You've been told massive Transformer models like BERT are simply too large for client-side devices. They are wrong.
In a new study, I deployed a state-of-the-art misinformation detector that runs completely offline, on standard CPU hardware, and fits easily into a browser extension. The results are mind-blowing:
Size Killed: I slashed the model's footprint from a massive 255.45 MB down to a tiny 64.45 MB (a whopping 74.8% size reduction!). This is critical—it easily clears the 100 MB threshold for browser extension deployment.

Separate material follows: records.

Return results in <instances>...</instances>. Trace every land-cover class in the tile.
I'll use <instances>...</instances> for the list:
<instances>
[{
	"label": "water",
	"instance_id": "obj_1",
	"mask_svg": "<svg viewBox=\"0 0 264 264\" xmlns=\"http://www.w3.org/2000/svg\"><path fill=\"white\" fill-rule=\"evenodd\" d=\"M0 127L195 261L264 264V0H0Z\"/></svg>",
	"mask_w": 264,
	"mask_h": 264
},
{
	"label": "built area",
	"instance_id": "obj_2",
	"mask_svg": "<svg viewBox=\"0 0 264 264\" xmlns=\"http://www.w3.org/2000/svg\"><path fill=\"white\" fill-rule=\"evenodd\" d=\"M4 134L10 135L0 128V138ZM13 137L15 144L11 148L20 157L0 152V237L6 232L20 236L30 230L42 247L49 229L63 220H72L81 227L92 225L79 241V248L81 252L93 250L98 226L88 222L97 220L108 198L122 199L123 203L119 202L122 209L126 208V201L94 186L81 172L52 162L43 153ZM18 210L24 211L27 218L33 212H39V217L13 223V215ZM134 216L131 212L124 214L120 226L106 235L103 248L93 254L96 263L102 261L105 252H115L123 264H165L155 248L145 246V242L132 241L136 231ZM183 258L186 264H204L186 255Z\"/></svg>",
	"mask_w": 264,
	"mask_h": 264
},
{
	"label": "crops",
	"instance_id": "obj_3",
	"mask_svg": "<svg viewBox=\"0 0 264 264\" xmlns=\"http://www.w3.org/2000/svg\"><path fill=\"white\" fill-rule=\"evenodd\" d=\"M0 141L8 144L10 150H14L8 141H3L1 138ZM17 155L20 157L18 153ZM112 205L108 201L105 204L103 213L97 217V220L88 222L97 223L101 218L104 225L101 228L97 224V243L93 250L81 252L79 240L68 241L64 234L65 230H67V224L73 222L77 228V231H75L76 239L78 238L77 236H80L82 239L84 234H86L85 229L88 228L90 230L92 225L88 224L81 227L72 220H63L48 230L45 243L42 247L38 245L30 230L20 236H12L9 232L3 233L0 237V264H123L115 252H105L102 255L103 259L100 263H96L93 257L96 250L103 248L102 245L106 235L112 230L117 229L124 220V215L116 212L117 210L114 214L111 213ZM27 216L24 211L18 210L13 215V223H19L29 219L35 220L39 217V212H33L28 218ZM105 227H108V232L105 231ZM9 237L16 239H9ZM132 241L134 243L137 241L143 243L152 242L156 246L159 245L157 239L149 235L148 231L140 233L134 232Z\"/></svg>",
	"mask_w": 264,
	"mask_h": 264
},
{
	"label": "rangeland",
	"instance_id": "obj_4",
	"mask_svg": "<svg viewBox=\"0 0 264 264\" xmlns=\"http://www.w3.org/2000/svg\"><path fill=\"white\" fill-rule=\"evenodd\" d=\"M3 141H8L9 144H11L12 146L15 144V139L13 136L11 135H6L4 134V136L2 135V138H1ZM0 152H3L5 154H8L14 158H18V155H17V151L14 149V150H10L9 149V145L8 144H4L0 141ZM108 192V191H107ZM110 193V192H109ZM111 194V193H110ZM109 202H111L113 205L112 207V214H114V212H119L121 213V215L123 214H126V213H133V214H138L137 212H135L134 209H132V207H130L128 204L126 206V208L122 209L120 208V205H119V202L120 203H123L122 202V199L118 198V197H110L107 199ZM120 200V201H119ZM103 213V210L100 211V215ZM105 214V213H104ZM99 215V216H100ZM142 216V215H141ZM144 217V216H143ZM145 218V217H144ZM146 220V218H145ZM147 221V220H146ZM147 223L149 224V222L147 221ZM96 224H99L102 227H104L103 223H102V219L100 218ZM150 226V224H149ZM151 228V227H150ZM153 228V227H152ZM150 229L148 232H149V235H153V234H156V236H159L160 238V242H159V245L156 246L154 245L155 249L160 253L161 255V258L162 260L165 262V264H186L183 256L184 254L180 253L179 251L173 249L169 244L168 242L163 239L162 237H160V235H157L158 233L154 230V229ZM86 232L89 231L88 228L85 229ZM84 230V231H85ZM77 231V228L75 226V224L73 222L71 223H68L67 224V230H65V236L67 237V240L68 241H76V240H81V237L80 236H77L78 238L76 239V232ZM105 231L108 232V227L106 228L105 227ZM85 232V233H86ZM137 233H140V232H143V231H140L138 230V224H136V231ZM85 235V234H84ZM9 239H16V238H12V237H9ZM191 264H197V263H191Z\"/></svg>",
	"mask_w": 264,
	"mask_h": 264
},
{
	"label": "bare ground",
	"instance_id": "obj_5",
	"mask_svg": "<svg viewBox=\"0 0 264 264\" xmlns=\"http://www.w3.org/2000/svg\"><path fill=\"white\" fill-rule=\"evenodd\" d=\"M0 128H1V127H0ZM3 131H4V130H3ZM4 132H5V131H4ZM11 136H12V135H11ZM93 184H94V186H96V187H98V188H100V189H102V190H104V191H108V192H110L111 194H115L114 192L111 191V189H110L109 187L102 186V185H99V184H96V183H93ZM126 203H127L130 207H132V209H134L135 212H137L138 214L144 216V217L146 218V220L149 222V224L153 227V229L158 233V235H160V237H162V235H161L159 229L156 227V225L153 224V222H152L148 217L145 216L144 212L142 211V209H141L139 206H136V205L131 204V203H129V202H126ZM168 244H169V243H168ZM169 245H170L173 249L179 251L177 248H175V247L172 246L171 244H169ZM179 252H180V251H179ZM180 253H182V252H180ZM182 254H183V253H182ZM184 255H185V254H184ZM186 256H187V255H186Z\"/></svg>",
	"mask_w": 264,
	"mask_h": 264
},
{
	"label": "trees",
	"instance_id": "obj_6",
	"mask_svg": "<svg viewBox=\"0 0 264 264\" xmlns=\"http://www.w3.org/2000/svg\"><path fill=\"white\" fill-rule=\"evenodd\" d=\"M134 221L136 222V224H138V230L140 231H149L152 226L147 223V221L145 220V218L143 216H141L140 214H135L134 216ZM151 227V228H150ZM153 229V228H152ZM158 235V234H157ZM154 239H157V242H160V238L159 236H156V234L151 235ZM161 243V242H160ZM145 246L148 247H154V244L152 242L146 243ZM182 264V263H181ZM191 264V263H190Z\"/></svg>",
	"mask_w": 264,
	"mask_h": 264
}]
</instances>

Speed Doubled: Inference latency was reduced by 55.2% (from 52.73 ms to a real-time 23.58 ms), establishing feasibility for synchronous user interaction.
The key to achieving this isn't just DistilBERT. It’s the two-step compression pipeline: Dynamic Quantization (INT8) and ONNX Runtime Optimization. Ready to put the power of a transformer directly into the user's hands?
Top comments (1)
This was super fascinating, I’m really new to ML, so the idea of something as big as BERT running offline is totally new to me. I don’t know much about quantization or ONNX yet, but your post made me curious about how these optimizations shrink a model without breaking it.
If you ever share a beginner-friendly breakdown, I’d love to read it. I’m trying to learn this from the basics and would appreciate any pointers on where to start.